Leave your 'stupid hat' at home, governor warns; Arthur could be deadly
CNN — (CNN) -- Canceled. Rescheduled. As Hurricane Arthur gyrates up the East Coast, beachfront Fourth of July celebrations are falling flat -- and that could save lives, if it keeps revelers out of the water.
"This is no time to put your stupid hat on," North Carolina Gov. Pat McCrory told CNN's "New Day" on Thursday, warning people to stay out of the ocean. Forecasters say a major risk from the storm will be potentially deadly rip currents.
"Don't get brave just because you see some good waves out there," he said. "Stay out of the water ... and make sure we don't have to come rescue you and put our emergency workers in jeopardy."
Arthur turned into a hurricane early Thursday and appeared to be headed for North Carolina, prompting hurricane warnings and watches for most of the state's coastline. Parts of South Carolina and Virginia were under tropical storm warnings.
Authorities issued a mandatory evacuation order for Hatteras Island and a voluntary evacuation order for Ocracoke Island, both in North Carolina.
"The focus right now is really getting people to evacuate," Craig Fugate, director of the Federal Emergency Management Agency, told CNN.
Forecasters expect a storm surge of up to 4 feet at North Carolina's Outer Banks, along with large, destructive waves.
Most of the coast will get 2 to 4 inches of rain, with 6 inches possible in some spots, the National Weather Service said.
On a pier at Atlantic Beach, North Carolina, on Wednesday, a sign read: "No lifeguard on duty." Gulls hovered over anglers as waves gently crashed ashore and few seemed worried about Arthur.
A shirtless beachcomber in a broad-brimmed straw hat was downright adventurous about its approach.
"I've lived long enough to know that new experiences are always fun, so you've got to live them. And this might really be fun and might be scary, but we're going to find out after a while," he said.
The town of Surf City, North Carolina, is scrapping its Fourth of July show, which was scheduled for Thursday.
But the city's website also said the storm's fury is likely to be short-lived and encouraged visitors to keep their beach vacation plans: "Surf City is very much open for business."
But vacationers should not take the warm welcome as an all-clear. To avoid tragedy, they should stay on land.
The storm is expected to spawn deadly rip currents -- rapid flows of water from the shore back out to the ocean that can pull people to sea and exhaust even the strongest swimmers.
Tropical cyclones killed six people in 2009, the National Weather Service said. All drowned in large waves or rip currents.
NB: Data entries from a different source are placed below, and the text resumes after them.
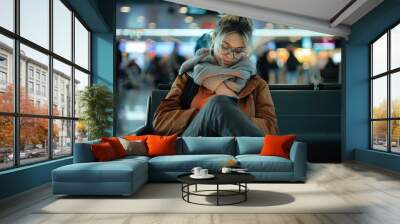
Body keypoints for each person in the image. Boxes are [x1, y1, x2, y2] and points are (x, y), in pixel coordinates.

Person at [152, 15, 278, 137]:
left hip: (237, 149)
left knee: (219, 105)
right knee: (218, 103)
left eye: (239, 50)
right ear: (214, 39)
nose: (231, 55)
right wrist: (207, 114)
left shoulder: (256, 84)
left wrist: (230, 116)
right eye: (225, 47)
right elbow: (161, 122)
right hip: (194, 147)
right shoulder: (188, 77)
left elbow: (271, 129)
The weather service publishes a page of the stories people have told after surviving a rip current.
Three summers ago, a surfer named Greg watched his wife, standing on a North Carolina beach, get smaller and smaller as a rip current swept him away.
He fought it.
"I tried to swim with the boogie board at first, but if you've ever tried to do that, you know that won't work," he said.
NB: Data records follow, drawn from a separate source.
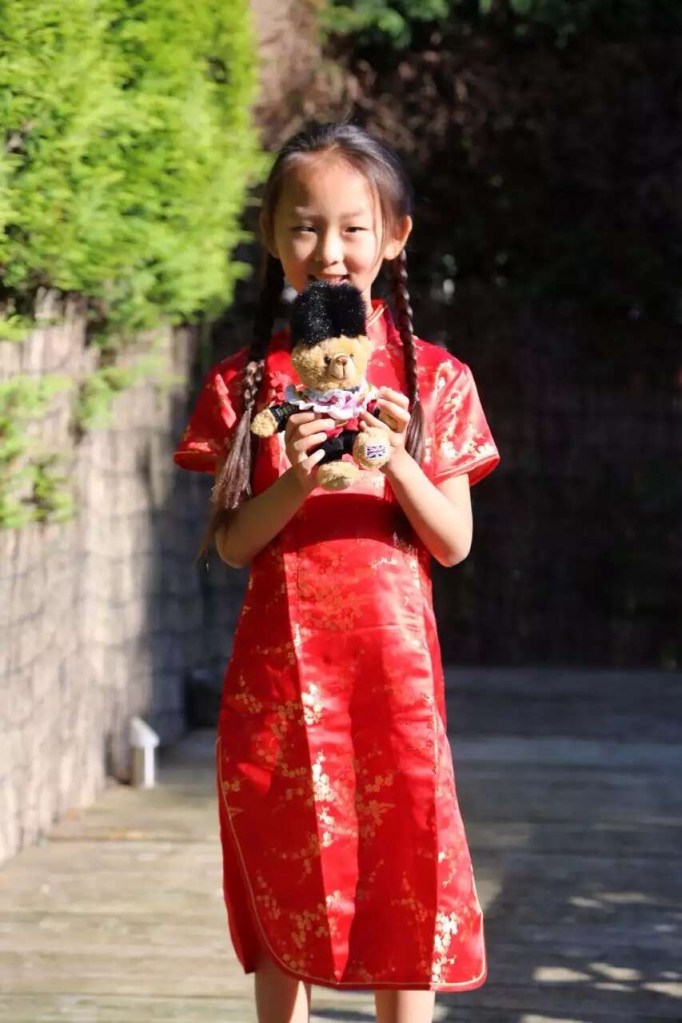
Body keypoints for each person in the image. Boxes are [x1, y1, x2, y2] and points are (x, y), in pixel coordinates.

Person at [174, 122, 500, 1023]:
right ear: (272, 236)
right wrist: (301, 480)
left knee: (405, 866)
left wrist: (394, 458)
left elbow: (452, 542)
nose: (329, 251)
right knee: (283, 863)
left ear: (395, 236)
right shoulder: (247, 385)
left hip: (394, 680)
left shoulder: (436, 379)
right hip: (278, 675)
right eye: (305, 226)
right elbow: (233, 544)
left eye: (354, 227)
Luckily, he remembered what to do. He swam parallel to the shoreline until he was out of the current. Then he paddled for the beach. He was so exhausted when he arrived, he collapsed onto the sand.
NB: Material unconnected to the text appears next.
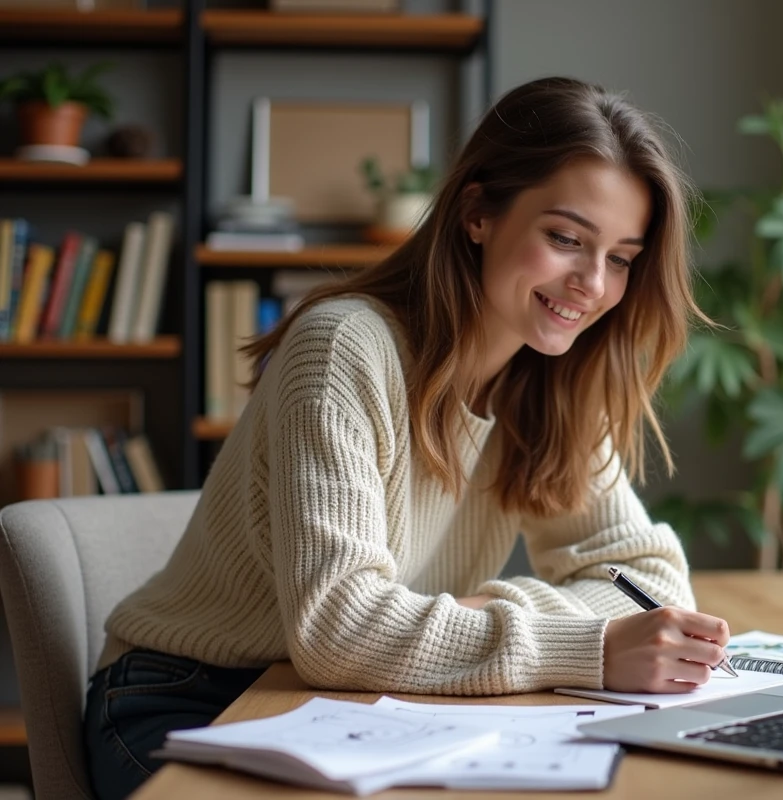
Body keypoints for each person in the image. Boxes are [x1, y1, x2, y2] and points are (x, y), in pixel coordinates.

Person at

"I kissed the ground," he said.
Keeping the Boston Pops dry
Despite the risks farther south, the storm shouldn't force a total washout of East Coast Independence Day celebrations.
With rain forecast for parts of New England on Friday, the annual Fourth of July Boston Pops concert is being moved up a day to Thursday.
If it rains then, the fireworks part of the show can start, but the concert may have to go, event organizer Rich MacDonald told CNN affiliate WCVB. "It affects the instruments, and these instruments are valuable and old."
In the nation's capital, the weather looks cheerier for the holiday.
The slight chance of rain during the day Friday will vanish by night, leaving clear skies for the rockets' red glare of fireworks over the National Mall.